Random guesses to be honest except for Washington.

I would pretty much agree with all of those, but James Madison. But then again, James Madison was a hard person to predict. He was one of the leaders of the Federalist movement, yet he also was a supporter of Jefferson and his Democratic-Republican Party. So he would probably be like a Joe Lieberman today. Mostly follow one party, but also have no problems with walking away from them and going on his own.
 
Re: If the Founding Fathers were alive today, what party would most they be members o

You're using Party as the determining factor, but American political parties, while ideological, evolve through time and do not necessarily represent one conception of politics from one generation to the next.

No, you are trying to make 200 year old dead politicians fit into conventional parties. And that simply does not work. That is why I am pretty much laughing at all of this conceit.

I think the founders would have rejected all conventional parties. They would be horrified at the hugely bloated government that we have today. Where huge amounts of taxes are collected, then redistributed down to others. They would probably support a program along the lines of taking all of the urban poor and unemployed, giving them a chunk of BLM land and make them farmers so they could support themselves instead of being a drain on the taxpayers. Make them independent and able to take care of themselves.

Here is an example of somebody who was a lot closer to the "Founding Fathers" then we are. And he is now famous for standing what he saw as the "excesses of Government spending".

 
Re: If the Founding Fathers were alive today, what party would most they be members o

No, you are trying to make 200 year old dead politicians fit into conventional parties. And that simply does not work. That is why I am pretty much laughing at all of this conceit.

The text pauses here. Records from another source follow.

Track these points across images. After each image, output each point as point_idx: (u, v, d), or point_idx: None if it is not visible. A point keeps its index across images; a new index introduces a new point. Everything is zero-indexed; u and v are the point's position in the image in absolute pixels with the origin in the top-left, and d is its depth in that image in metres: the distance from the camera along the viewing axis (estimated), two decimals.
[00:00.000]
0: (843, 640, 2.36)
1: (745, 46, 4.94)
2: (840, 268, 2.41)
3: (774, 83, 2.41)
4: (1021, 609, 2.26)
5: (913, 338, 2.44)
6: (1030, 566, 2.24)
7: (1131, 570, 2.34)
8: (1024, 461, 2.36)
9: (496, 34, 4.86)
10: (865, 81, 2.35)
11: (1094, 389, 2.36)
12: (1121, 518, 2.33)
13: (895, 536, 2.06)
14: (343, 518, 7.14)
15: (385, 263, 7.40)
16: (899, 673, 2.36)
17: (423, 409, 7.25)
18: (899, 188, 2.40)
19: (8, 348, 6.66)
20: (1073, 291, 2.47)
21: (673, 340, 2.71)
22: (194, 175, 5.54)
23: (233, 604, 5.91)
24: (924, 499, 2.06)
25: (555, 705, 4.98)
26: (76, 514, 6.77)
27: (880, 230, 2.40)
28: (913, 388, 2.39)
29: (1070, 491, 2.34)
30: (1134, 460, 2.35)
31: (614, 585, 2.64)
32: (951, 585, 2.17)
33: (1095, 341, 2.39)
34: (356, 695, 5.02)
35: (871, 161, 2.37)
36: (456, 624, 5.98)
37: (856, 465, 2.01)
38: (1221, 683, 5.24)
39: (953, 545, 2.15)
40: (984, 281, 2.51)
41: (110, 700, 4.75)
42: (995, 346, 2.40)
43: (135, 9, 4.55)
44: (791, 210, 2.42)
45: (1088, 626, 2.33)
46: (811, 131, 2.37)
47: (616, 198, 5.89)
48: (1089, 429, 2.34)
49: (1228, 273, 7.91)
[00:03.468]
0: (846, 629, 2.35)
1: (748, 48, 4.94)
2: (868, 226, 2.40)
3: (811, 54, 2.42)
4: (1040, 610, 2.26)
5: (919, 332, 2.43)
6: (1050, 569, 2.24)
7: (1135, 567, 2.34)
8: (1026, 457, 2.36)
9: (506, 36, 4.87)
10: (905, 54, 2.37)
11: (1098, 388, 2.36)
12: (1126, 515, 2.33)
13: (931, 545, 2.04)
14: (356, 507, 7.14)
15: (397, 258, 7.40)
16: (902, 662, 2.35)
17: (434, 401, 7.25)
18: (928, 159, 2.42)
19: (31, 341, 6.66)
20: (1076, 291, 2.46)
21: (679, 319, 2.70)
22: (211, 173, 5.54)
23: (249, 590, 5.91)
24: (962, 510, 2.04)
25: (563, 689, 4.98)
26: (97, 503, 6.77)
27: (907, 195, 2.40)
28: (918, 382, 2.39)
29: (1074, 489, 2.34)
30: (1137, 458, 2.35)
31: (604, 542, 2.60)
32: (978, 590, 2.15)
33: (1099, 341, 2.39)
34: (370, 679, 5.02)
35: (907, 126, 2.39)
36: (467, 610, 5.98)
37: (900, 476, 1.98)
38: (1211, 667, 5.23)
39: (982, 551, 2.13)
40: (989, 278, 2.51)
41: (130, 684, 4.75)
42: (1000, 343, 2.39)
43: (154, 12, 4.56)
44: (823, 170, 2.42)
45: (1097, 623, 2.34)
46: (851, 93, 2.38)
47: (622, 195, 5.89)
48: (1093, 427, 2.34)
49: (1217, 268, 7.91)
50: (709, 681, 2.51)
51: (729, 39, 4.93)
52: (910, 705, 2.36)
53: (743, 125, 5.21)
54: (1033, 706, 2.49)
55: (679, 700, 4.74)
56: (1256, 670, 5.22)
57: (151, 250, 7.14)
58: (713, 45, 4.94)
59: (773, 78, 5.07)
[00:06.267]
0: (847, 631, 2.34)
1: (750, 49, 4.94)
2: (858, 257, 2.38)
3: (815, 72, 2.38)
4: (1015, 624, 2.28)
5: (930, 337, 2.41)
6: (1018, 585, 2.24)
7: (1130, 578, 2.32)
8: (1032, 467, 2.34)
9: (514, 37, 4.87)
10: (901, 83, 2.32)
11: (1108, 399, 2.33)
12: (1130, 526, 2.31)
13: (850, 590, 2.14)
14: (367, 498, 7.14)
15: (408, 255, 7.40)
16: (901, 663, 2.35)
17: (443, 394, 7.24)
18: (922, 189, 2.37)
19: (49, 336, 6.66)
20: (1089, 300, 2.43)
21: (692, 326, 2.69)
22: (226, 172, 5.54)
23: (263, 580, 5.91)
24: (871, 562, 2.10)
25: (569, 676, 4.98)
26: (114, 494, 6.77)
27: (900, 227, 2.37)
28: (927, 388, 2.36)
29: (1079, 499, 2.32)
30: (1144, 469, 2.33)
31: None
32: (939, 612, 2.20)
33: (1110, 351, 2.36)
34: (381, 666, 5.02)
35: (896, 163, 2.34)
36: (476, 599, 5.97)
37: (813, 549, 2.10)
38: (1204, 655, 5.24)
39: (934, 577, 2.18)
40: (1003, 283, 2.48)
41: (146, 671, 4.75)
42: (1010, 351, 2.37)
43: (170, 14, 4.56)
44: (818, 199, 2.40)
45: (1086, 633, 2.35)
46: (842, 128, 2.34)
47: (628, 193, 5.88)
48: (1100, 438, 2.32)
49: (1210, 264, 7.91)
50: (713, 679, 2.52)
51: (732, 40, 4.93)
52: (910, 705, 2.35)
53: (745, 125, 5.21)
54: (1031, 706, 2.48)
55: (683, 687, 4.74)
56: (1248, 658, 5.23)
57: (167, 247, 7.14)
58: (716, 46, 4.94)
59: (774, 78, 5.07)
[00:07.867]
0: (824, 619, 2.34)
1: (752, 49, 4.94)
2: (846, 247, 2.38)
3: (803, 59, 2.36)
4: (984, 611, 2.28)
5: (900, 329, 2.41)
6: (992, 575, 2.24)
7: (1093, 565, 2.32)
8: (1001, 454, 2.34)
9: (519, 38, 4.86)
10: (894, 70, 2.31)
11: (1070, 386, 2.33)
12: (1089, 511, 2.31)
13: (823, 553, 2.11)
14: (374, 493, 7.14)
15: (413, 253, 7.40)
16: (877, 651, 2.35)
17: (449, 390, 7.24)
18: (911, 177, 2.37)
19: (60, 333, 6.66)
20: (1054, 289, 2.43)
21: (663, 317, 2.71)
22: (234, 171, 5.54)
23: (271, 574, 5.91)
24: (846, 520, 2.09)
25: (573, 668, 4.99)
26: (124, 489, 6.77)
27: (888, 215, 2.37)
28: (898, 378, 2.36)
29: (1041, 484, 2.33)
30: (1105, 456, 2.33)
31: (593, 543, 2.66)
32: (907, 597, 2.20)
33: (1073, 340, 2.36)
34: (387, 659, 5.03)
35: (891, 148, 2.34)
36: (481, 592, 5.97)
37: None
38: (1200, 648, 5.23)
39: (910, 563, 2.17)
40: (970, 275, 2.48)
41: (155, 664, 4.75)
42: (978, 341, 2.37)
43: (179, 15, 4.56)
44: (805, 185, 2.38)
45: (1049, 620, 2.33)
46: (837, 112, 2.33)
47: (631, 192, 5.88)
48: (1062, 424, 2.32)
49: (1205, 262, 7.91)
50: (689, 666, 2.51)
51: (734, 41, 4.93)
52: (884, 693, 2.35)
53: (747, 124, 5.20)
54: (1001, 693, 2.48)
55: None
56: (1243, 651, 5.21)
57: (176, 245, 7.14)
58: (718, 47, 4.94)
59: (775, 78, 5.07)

The entire exercise is that. You're doing it just as readily as the others.

I think the founders would have rejected all conventional parties.

Why? They contributed to its development and essentially created them.

They would be horrified at the hugely bloated government that we have today.

And why is that? The belief that the Founding Fathers represented "small government"?

Where huge amounts of taxes are collected, then redistributed down to others. They would probably support a program along the lines of taking all of the urban poor and unemployed, giving them a chunk of BLM land and make them farmers so they could support themselves instead of being a drain on the taxpayers. Make them independent and able to take care of themselves.

Do you have actual policy evidence of this?


Here is an example of somebody who was a lot closer to the "Founding Fathers" then we are. And he is now famous for standing what he saw as the "excesses of Government spending".

A youtube video about Davy Crockett. Come on, man.